#### RECORD EXCERPTS:
Content starts

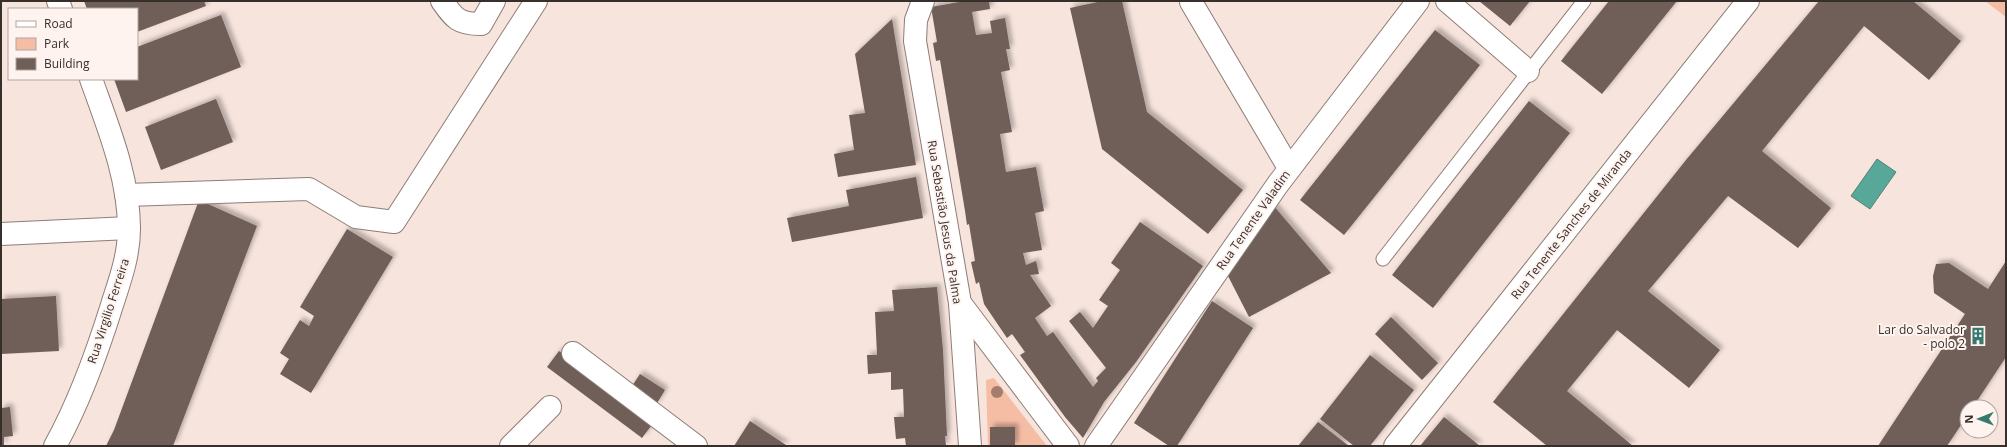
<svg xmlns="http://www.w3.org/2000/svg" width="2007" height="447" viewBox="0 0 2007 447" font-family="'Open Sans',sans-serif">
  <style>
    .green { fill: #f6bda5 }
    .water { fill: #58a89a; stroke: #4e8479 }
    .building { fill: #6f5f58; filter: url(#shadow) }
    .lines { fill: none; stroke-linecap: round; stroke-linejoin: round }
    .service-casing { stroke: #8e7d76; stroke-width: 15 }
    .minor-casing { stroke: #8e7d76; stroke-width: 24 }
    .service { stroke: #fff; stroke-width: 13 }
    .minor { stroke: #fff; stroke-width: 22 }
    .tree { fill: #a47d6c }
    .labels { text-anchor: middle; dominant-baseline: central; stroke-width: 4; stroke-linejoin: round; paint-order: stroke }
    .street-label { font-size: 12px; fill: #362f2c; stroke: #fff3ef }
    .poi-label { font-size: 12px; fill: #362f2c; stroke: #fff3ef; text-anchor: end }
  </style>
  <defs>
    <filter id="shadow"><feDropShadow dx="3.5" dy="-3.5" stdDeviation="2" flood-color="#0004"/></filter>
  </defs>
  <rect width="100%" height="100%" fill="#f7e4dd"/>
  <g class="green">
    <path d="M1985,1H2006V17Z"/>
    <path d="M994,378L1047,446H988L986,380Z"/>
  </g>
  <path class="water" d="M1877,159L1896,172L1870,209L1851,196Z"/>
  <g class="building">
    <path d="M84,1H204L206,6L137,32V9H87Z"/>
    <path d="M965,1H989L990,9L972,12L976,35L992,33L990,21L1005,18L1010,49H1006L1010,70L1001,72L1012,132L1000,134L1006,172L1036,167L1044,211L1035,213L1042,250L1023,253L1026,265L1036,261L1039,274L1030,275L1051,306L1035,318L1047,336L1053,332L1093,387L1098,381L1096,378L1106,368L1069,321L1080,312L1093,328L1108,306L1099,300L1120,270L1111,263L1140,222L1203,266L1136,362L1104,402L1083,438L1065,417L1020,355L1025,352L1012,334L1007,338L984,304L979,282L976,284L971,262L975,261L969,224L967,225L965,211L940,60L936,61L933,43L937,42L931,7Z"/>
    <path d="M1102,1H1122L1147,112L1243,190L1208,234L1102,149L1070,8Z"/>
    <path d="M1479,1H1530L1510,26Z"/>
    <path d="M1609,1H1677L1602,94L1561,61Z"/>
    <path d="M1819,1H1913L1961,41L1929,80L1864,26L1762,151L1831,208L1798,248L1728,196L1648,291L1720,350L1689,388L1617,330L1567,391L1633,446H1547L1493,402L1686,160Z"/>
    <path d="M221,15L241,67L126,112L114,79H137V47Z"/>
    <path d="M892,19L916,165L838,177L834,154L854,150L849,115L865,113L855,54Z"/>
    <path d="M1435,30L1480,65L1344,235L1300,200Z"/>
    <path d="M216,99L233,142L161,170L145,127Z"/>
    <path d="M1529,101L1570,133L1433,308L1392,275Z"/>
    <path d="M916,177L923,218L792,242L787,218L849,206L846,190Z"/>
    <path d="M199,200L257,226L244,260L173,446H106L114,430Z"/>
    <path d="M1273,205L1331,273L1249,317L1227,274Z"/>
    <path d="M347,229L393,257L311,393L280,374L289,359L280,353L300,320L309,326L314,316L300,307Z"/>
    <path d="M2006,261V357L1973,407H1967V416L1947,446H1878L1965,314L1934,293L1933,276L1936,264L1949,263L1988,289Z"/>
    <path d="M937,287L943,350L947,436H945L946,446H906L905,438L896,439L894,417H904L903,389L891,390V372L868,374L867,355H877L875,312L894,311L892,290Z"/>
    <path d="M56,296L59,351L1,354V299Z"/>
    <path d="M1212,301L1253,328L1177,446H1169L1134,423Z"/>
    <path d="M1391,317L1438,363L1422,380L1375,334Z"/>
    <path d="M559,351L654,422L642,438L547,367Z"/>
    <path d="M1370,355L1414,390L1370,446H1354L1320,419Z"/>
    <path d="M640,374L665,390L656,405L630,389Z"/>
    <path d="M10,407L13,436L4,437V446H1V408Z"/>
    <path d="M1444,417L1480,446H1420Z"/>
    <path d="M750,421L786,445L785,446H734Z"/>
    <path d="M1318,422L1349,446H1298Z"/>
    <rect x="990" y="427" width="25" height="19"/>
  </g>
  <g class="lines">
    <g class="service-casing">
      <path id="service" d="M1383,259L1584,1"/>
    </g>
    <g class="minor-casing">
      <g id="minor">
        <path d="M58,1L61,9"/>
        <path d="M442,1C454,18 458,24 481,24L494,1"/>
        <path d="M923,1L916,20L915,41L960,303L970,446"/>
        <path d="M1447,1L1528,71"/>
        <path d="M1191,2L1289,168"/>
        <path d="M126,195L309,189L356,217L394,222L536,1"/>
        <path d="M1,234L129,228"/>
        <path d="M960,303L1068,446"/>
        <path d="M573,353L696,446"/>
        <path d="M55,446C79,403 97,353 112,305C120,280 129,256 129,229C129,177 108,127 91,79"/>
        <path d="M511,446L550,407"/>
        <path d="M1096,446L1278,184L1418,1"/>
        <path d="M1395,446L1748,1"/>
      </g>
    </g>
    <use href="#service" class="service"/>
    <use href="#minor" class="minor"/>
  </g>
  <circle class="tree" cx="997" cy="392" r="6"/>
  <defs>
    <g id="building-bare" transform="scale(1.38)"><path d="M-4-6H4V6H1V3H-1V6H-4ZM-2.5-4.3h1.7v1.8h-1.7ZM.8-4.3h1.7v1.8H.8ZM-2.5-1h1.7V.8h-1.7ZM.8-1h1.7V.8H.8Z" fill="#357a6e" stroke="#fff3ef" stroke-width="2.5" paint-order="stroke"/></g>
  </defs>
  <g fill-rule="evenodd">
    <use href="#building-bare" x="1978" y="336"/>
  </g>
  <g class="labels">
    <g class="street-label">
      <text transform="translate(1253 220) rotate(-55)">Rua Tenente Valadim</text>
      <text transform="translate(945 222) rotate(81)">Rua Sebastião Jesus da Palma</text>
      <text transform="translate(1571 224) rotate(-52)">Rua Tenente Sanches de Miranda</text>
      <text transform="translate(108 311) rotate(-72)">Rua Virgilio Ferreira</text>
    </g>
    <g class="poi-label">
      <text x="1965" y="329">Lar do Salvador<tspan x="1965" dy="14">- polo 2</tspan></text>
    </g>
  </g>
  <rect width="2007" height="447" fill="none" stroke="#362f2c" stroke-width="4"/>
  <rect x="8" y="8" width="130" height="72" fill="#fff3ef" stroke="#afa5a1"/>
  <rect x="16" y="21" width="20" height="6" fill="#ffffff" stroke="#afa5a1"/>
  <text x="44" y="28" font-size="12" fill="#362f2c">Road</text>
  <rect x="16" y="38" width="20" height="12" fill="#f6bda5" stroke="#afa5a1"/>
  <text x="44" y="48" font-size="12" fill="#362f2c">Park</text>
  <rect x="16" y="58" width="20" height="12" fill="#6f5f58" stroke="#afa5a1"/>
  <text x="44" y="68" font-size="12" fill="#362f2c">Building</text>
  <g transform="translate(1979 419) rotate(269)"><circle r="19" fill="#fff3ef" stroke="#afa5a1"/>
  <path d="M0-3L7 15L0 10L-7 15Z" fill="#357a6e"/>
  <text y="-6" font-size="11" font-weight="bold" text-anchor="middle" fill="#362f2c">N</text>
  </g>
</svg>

Content ends

#### TASK REQUIREMENTS:
Give the entries again word for word, but skip the pictures.

#### EXERCISE SOLUTION:
<svg xmlns="http://www.w3.org/2000/svg" width="2007" height="447" viewBox="0 0 2007 447" font-family="'Open Sans',sans-serif">
  <style>
    .green { fill: #f6bda5 }
    .water { fill: #58a89a; stroke: #4e8479 }
    .building { fill: #6f5f58; filter: url(#shadow) }
    .lines { fill: none; stroke-linecap: round; stroke-linejoin: round }
    .service-casing { stroke: #8e7d76; stroke-width: 15 }
    .minor-casing { stroke: #8e7d76; stroke-width: 24 }
    .service { stroke: #fff; stroke-width: 13 }
    .minor { stroke: #fff; stroke-width: 22 }
    .tree { fill: #a47d6c }
    .labels { text-anchor: middle; dominant-baseline: central; stroke-width: 4; stroke-linejoin: round; paint-order: stroke }
    .street-label { font-size: 12px; fill: #362f2c; stroke: #fff3ef }
    .poi-label { font-size: 12px; fill: #362f2c; stroke: #fff3ef; text-anchor: end }
  </style>
  <defs>
    <filter id="shadow"><feDropShadow dx="3.5" dy="-3.5" stdDeviation="2" flood-color="#0004"/></filter>
  </defs>
  <rect width="100%" height="100%" fill="#f7e4dd"/>
  <g class="green">
    <path d="M1985,1H2006V17Z"/>
    <path d="M994,378L1047,446H988L986,380Z"/>
  </g>
  <path class="water" d="M1877,159L1896,172L1870,209L1851,196Z"/>
  <g class="building">
    <path d="M84,1H204L206,6L137,32V9H87Z"/>
    <path d="M965,1H989L990,9L972,12L976,35L992,33L990,21L1005,18L1010,49H1006L1010,70L1001,72L1012,132L1000,134L1006,172L1036,167L1044,211L1035,213L1042,250L1023,253L1026,265L1036,261L1039,274L1030,275L1051,306L1035,318L1047,336L1053,332L1093,387L1098,381L1096,378L1106,368L1069,321L1080,312L1093,328L1108,306L1099,300L1120,270L1111,263L1140,222L1203,266L1136,362L1104,402L1083,438L1065,417L1020,355L1025,352L1012,334L1007,338L984,304L979,282L976,284L971,262L975,261L969,224L967,225L965,211L940,60L936,61L933,43L937,42L931,7Z"/>
    <path d="M1102,1H1122L1147,112L1243,190L1208,234L1102,149L1070,8Z"/>
    <path d="M1479,1H1530L1510,26Z"/>
    <path d="M1609,1H1677L1602,94L1561,61Z"/>
    <path d="M1819,1H1913L1961,41L1929,80L1864,26L1762,151L1831,208L1798,248L1728,196L1648,291L1720,350L1689,388L1617,330L1567,391L1633,446H1547L1493,402L1686,160Z"/>
    <path d="M221,15L241,67L126,112L114,79H137V47Z"/>
    <path d="M892,19L916,165L838,177L834,154L854,150L849,115L865,113L855,54Z"/>
    <path d="M1435,30L1480,65L1344,235L1300,200Z"/>
    <path d="M216,99L233,142L161,170L145,127Z"/>
    <path d="M1529,101L1570,133L1433,308L1392,275Z"/>
    <path d="M916,177L923,218L792,242L787,218L849,206L846,190Z"/>
    <path d="M199,200L257,226L244,260L173,446H106L114,430Z"/>
    <path d="M1273,205L1331,273L1249,317L1227,274Z"/>
    <path d="M347,229L393,257L311,393L280,374L289,359L280,353L300,320L309,326L314,316L300,307Z"/>
    <path d="M2006,261V357L1973,407H1967V416L1947,446H1878L1965,314L1934,293L1933,276L1936,264L1949,263L1988,289Z"/>
    <path d="M937,287L943,350L947,436H945L946,446H906L905,438L896,439L894,417H904L903,389L891,390V372L868,374L867,355H877L875,312L894,311L892,290Z"/>
    <path d="M56,296L59,351L1,354V299Z"/>
    <path d="M1212,301L1253,328L1177,446H1169L1134,423Z"/>
    <path d="M1391,317L1438,363L1422,380L1375,334Z"/>
    <path d="M559,351L654,422L642,438L547,367Z"/>
    <path d="M1370,355L1414,390L1370,446H1354L1320,419Z"/>
    <path d="M640,374L665,390L656,405L630,389Z"/>
    <path d="M10,407L13,436L4,437V446H1V408Z"/>
    <path d="M1444,417L1480,446H1420Z"/>
    <path d="M750,421L786,445L785,446H734Z"/>
    <path d="M1318,422L1349,446H1298Z"/>
    <rect x="990" y="427" width="25" height="19"/>
  </g>
  <g class="lines">
    <g class="service-casing">
      <path id="service" d="M1383,259L1584,1"/>
    </g>
    <g class="minor-casing">
      <g id="minor">
        <path d="M58,1L61,9"/>
        <path d="M442,1C454,18 458,24 481,24L494,1"/>
        <path d="M923,1L916,20L915,41L960,303L970,446"/>
        <path d="M1447,1L1528,71"/>
        <path d="M1191,2L1289,168"/>
        <path d="M126,195L309,189L356,217L394,222L536,1"/>
        <path d="M1,234L129,228"/>
        <path d="M960,303L1068,446"/>
        <path d="M573,353L696,446"/>
        <path d="M55,446C79,403 97,353 112,305C120,280 129,256 129,229C129,177 108,127 91,79"/>
        <path d="M511,446L550,407"/>
        <path d="M1096,446L1278,184L1418,1"/>
        <path d="M1395,446L1748,1"/>
      </g>
    </g>
    <use href="#service" class="service"/>
    <use href="#minor" class="minor"/>
  </g>
  <circle class="tree" cx="997" cy="392" r="6"/>
  <defs>
    <g id="building-bare" transform="scale(1.38)"><path d="M-4-6H4V6H1V3H-1V6H-4ZM-2.5-4.3h1.7v1.8h-1.7ZM.8-4.3h1.7v1.8H.8ZM-2.5-1h1.7V.8h-1.7ZM.8-1h1.7V.8H.8Z" fill="#357a6e" stroke="#fff3ef" stroke-width="2.5" paint-order="stroke"/></g>
  </defs>
  <g fill-rule="evenodd">
    <use href="#building-bare" x="1978" y="336"/>
  </g>
  <g class="labels">
    <g class="street-label">
      <text transform="translate(1253 220) rotate(-55)">Rua Tenente Valadim</text>
      <text transform="translate(945 222) rotate(81)">Rua Sebastião Jesus da Palma</text>
      <text transform="translate(1571 224) rotate(-52)">Rua Tenente Sanches de Miranda</text>
      <text transform="translate(108 311) rotate(-72)">Rua Virgilio Ferreira</text>
    </g>
    <g class="poi-label">
      <text x="1965" y="329">Lar do Salvador<tspan x="1965" dy="14">- polo 2</tspan></text>
    </g>
  </g>
  <rect width="2007" height="447" fill="none" stroke="#362f2c" stroke-width="4"/>
  <rect x="8" y="8" width="130" height="72" fill="#fff3ef" stroke="#afa5a1"/>
  <rect x="16" y="21" width="20" height="6" fill="#ffffff" stroke="#afa5a1"/>
  <text x="44" y="28" font-size="12" fill="#362f2c">Road</text>
  <rect x="16" y="38" width="20" height="12" fill="#f6bda5" stroke="#afa5a1"/>
  <text x="44" y="48" font-size="12" fill="#362f2c">Park</text>
  <rect x="16" y="58" width="20" height="12" fill="#6f5f58" stroke="#afa5a1"/>
  <text x="44" y="68" font-size="12" fill="#362f2c">Building</text>
  <g transform="translate(1979 419) rotate(269)"><circle r="19" fill="#fff3ef" stroke="#afa5a1"/>
  <path d="M0-3L7 15L0 10L-7 15Z" fill="#357a6e"/>
  <text y="-6" font-size="11" font-weight="bold" text-anchor="middle" fill="#362f2c">N</text>
  </g>
</svg>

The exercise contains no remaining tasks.